For ease of modeling, this article focuses only on the extreme pure-type endpoints of the rules/standards continuum.[30] But the model holds for all points in between as well; as a general matter, the more susceptible a regulatory problem is to rule regulation, the lower the transaction costs associated with confining the discretion of an untrustworthy agent. The less susceptible, the higher those transaction costs, and thus the greater the opportunity for agent arbitrage.[31]

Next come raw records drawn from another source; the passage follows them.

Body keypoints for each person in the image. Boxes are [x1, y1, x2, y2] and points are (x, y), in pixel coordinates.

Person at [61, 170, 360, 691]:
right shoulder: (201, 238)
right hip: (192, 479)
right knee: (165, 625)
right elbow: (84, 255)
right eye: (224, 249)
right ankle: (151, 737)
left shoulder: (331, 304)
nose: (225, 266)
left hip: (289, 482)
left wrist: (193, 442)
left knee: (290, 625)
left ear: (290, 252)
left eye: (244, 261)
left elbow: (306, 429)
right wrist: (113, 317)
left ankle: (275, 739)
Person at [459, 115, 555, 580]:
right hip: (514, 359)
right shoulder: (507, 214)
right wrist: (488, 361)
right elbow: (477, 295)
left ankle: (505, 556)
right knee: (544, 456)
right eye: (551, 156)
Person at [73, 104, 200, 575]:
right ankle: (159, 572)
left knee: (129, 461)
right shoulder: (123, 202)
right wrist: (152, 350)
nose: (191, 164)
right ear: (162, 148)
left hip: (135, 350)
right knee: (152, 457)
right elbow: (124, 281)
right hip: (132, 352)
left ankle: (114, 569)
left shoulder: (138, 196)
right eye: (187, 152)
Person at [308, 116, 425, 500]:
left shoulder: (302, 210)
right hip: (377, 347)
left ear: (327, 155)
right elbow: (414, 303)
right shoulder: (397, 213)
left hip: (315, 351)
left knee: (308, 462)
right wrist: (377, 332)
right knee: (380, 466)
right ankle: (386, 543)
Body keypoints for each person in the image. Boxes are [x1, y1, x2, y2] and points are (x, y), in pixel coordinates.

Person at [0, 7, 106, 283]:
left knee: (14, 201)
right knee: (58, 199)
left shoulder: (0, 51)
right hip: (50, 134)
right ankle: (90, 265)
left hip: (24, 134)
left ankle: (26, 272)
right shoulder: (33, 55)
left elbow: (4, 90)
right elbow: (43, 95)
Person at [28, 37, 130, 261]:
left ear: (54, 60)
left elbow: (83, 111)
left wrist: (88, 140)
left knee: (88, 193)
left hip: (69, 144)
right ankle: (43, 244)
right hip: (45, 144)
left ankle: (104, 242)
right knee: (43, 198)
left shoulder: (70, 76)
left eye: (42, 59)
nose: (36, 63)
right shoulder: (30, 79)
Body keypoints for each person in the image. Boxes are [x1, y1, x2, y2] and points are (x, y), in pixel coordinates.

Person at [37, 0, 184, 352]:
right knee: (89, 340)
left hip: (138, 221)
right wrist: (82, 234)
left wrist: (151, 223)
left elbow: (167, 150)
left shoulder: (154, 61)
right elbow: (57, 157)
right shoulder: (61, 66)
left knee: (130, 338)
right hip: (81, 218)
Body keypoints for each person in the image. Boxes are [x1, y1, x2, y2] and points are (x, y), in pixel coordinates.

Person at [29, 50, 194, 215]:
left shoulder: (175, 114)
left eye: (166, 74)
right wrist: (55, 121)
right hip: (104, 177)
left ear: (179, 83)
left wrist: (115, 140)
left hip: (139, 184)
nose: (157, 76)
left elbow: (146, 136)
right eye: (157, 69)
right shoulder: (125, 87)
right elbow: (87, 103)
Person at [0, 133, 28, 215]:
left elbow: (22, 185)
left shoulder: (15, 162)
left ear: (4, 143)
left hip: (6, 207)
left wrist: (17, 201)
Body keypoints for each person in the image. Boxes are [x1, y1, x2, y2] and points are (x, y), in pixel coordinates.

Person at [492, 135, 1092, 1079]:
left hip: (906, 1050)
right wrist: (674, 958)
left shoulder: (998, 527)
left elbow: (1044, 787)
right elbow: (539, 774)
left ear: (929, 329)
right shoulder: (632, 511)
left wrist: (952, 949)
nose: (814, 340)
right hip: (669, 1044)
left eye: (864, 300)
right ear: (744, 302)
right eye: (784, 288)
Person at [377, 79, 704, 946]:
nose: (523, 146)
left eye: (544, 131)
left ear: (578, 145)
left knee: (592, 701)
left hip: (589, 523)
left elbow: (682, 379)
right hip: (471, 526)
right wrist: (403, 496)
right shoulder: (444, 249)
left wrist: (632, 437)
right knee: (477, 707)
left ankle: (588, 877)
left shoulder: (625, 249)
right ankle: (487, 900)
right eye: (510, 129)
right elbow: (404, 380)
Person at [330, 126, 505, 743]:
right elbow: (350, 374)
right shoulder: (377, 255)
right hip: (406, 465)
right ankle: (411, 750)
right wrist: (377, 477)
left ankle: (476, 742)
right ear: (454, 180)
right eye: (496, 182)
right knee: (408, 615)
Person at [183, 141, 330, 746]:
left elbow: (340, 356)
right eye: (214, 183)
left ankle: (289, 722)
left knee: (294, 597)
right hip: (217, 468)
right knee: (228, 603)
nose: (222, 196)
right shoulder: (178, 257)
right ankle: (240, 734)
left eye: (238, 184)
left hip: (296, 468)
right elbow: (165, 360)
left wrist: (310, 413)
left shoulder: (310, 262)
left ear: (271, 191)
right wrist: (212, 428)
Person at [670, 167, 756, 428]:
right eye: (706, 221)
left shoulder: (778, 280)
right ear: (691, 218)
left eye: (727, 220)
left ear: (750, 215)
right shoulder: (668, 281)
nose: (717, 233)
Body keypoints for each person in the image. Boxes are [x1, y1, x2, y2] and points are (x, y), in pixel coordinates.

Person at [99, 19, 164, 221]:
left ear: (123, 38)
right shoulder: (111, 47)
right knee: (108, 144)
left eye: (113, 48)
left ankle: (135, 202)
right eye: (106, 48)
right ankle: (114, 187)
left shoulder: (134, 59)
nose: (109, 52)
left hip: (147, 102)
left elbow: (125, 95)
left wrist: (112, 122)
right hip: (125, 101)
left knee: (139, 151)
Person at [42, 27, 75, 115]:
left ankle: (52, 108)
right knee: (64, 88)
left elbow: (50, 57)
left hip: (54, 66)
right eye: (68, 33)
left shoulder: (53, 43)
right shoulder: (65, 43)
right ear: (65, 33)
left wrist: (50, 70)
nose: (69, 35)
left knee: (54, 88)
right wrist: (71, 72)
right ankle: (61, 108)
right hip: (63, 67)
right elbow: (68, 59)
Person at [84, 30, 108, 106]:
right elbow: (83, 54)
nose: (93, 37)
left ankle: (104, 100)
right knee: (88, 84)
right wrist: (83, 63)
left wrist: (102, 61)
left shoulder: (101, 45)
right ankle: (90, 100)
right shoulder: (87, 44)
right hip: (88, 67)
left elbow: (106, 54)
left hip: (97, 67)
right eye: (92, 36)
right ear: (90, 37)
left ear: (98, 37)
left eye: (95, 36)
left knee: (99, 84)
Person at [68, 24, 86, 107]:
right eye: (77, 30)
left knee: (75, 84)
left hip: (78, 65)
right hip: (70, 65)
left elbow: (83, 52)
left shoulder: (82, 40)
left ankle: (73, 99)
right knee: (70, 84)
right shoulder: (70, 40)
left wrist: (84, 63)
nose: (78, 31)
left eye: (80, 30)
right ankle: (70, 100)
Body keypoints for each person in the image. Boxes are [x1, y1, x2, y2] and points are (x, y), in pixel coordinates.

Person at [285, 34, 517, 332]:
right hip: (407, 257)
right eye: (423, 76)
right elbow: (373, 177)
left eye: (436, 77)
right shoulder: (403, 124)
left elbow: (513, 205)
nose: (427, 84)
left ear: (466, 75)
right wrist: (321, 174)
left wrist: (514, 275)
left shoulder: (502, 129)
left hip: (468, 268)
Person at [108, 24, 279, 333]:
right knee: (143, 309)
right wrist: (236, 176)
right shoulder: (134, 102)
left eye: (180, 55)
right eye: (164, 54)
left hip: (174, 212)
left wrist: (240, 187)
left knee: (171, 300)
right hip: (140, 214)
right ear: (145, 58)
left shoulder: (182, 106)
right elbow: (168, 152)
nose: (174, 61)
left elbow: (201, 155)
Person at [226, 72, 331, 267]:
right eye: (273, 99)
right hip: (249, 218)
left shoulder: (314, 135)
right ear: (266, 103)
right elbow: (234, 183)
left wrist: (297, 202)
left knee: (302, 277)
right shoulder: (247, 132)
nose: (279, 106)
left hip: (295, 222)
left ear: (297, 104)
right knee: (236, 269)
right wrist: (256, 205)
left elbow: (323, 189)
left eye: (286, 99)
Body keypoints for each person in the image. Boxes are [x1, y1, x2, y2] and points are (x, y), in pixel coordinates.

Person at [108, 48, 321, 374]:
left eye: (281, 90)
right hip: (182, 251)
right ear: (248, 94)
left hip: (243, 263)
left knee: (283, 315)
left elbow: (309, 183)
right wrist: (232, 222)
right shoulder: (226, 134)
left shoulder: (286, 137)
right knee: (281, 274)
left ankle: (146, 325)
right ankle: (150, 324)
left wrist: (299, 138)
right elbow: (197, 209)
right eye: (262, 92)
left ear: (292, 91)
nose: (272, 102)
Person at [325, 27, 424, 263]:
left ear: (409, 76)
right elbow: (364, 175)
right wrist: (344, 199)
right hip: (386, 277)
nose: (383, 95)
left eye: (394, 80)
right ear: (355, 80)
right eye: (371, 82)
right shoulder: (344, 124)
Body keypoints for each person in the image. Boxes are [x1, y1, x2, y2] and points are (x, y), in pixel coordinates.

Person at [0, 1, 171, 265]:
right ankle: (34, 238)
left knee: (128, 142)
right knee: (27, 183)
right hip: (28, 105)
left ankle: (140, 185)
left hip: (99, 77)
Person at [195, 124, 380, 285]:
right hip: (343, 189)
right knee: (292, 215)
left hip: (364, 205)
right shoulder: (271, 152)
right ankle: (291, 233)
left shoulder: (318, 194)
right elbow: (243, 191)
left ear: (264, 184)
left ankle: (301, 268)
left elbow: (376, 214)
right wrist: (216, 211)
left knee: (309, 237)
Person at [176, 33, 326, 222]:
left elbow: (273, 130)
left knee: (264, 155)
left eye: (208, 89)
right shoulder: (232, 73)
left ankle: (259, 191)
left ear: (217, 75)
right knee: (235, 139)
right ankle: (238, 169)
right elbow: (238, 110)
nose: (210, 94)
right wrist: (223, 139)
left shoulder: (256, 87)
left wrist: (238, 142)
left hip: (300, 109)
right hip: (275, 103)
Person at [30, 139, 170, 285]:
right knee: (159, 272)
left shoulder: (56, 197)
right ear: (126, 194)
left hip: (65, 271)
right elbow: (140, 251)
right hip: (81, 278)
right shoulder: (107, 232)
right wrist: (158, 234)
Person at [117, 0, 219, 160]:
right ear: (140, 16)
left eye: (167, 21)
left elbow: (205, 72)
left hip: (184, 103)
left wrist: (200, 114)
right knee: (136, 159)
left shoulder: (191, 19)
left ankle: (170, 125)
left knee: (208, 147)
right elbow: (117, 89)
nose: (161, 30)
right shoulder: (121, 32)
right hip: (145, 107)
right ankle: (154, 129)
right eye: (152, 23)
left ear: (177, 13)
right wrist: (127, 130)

B.  The Ideal Character of Regulation

Many regulatory problems are more amenable to regulation of a particular character. There are numerous regulatory challenges for which highly-deterministic rule regulation is objectively preferable. At the same time, there are other regulatory challenges that, for a variety of reasons, cannot effectively be governed by rule regulation; for these problems, a standard is best. At root, selection of the ideal character of regulation is a problem of complexity and cost. For certain types of regulatory challenges, especially those in which the law seeks to balance two or more competing ends, it would be virtually impossible to craft a deterministic system of rules that would give the law sufficient ex ante content to answer each and every question likely to be presented. For other regulatory concerns, the costs associated with fact-intensive case-by-case determination may counsel instead in favor of a rule.